The entries that follow include a run beginning at the line with "boravišnu dozvolu" and ending at the line with "Ausgangs eines Sportereignisses."; restate that run word for word and leave the rest out.

○ ○ ○ ○ ○ ○ ○

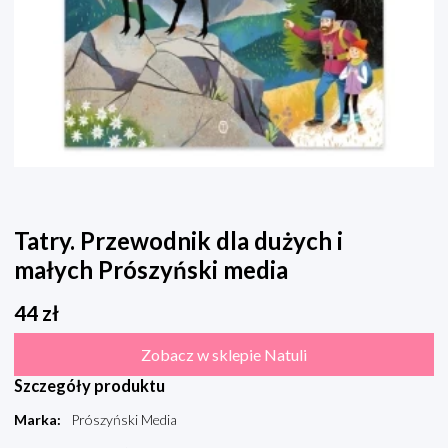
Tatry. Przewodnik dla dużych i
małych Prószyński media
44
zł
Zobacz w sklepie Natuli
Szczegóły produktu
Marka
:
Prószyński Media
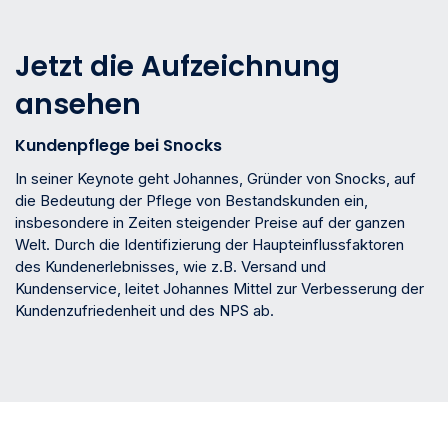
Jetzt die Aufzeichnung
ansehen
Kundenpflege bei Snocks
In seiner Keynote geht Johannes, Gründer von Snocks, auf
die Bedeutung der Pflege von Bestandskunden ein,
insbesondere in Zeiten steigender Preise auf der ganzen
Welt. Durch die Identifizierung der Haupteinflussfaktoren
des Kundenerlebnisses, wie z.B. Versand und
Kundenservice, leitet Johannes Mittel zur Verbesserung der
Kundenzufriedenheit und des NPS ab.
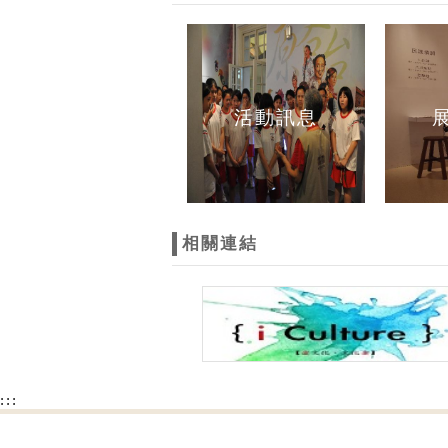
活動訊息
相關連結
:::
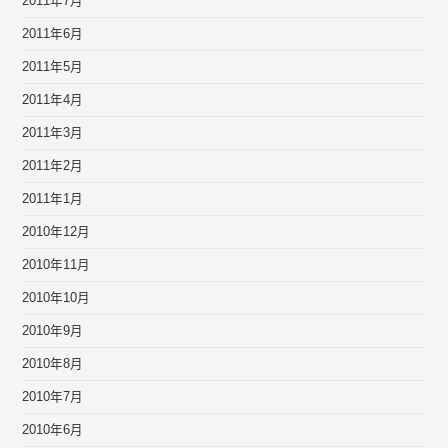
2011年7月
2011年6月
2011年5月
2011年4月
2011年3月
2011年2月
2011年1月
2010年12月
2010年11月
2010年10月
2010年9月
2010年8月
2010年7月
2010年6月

○ ○ ○ ○ ○ ○ ○

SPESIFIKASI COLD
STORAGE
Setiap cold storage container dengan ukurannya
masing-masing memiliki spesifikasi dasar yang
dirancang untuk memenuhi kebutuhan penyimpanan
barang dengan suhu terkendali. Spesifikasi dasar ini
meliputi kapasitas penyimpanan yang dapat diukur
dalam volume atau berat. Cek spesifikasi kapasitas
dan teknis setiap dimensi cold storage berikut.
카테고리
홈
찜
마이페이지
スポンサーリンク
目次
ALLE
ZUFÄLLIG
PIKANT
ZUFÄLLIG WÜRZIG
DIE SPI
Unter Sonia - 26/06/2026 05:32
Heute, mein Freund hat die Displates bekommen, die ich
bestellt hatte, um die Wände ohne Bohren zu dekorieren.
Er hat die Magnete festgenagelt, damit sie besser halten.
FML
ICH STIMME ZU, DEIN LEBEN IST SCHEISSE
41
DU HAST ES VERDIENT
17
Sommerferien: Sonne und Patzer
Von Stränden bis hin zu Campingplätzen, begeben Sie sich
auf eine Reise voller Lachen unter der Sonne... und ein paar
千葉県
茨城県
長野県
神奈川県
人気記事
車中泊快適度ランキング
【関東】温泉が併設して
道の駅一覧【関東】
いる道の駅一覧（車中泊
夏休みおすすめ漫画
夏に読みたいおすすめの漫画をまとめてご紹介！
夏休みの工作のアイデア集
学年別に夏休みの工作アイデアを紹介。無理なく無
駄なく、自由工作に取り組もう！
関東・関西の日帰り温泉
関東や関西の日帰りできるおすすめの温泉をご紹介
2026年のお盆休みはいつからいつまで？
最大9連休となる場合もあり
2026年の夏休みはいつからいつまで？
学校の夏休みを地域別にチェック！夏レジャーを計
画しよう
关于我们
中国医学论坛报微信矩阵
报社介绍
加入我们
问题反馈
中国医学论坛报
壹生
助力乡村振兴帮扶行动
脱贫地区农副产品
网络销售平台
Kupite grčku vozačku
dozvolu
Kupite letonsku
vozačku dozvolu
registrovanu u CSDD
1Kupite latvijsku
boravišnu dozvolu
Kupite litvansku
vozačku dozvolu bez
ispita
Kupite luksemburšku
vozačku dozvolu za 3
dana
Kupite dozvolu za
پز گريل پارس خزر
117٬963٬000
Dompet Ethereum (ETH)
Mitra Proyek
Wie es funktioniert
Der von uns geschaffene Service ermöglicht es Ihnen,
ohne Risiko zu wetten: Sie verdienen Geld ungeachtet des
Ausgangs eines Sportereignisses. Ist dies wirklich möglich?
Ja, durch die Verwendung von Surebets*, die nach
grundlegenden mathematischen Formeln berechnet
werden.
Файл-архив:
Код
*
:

○ ○ ○ ○ ○ ○ ○

PROBLEM SOLUTION:
boravišnu dozvolu
Kupite litvansku
vozačku dozvolu bez
ispita
Kupite luksemburšku
vozačku dozvolu za 3
dana
Kupite dozvolu za
پز گريل پارس خزر
117٬963٬000
Dompet Ethereum (ETH)
Mitra Proyek
Wie es funktioniert
Der von uns geschaffene Service ermöglicht es Ihnen,
ohne Risiko zu wetten: Sie verdienen Geld ungeachtet des
Ausgangs eines Sportereignisses. Ist dies wirklich möglich?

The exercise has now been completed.